Dataset extract Start Marker
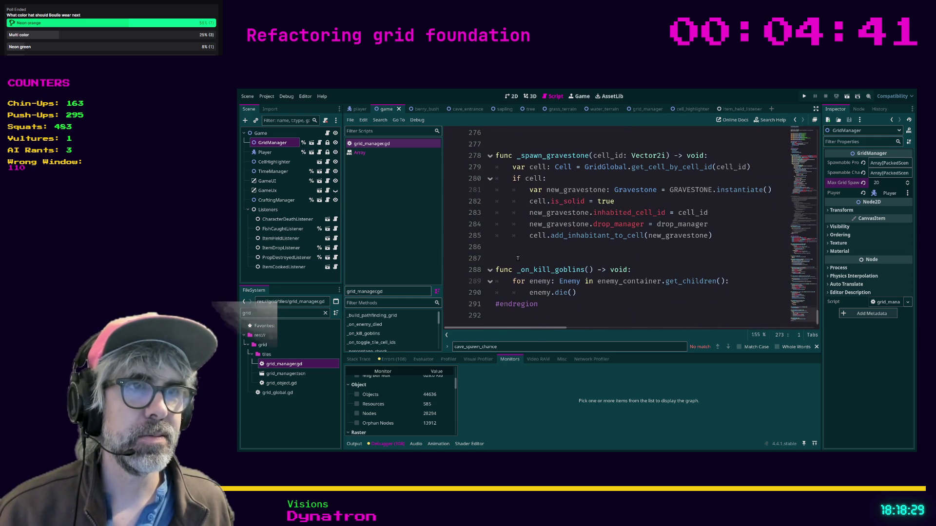
{"action": "scroll", "coordinate": [556, 277], "scroll_direction": "up", "scroll_amount": 4}
{"action": "scroll", "coordinate": [556, 277], "scroll_direction": "up", "scroll_amount": 7}
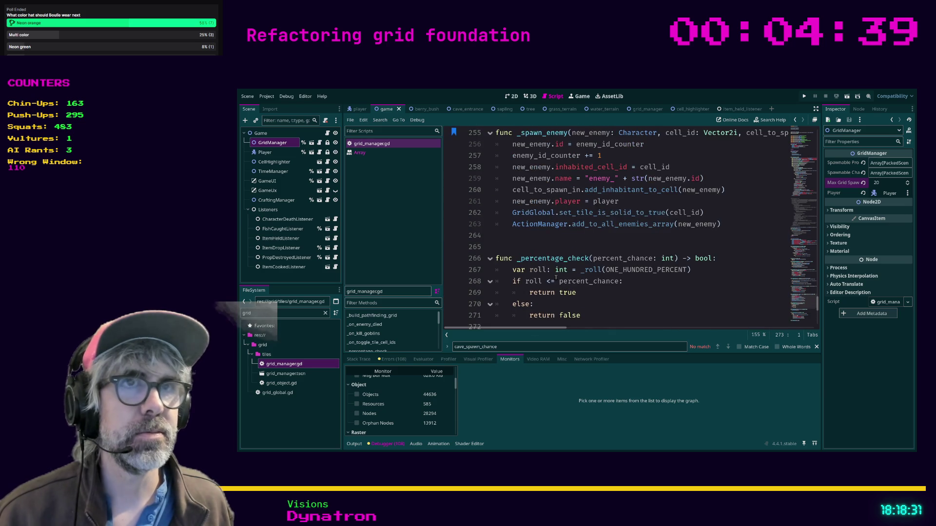
{"action": "scroll", "coordinate": [555, 277], "scroll_direction": "up", "scroll_amount": 8}
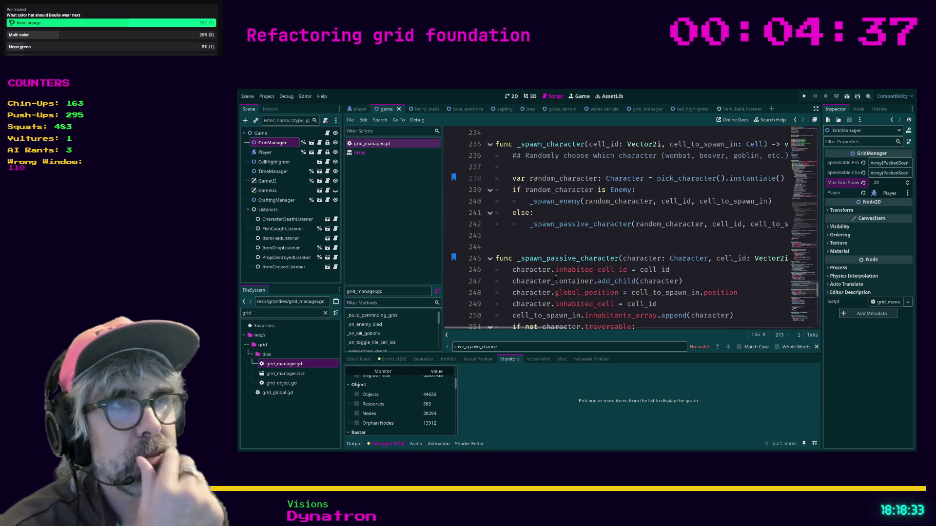
{"action": "scroll", "coordinate": [556, 277], "scroll_direction": "up", "scroll_amount": 12}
Dataset extract End Marker
> **Problem statement**:
Make a word-for-word repeat of the material, skipping all pictures.

> **Solution to the exercise**:
{"action": "scroll", "coordinate": [556, 277], "scroll_direction": "up", "scroll_amount": 4}
{"action": "scroll", "coordinate": [556, 277], "scroll_direction": "up", "scroll_amount": 7}
{"action": "scroll", "coordinate": [555, 277], "scroll_direction": "up", "scroll_amount": 8}
{"action": "scroll", "coordinate": [556, 277], "scroll_direction": "up", "scroll_amount": 12}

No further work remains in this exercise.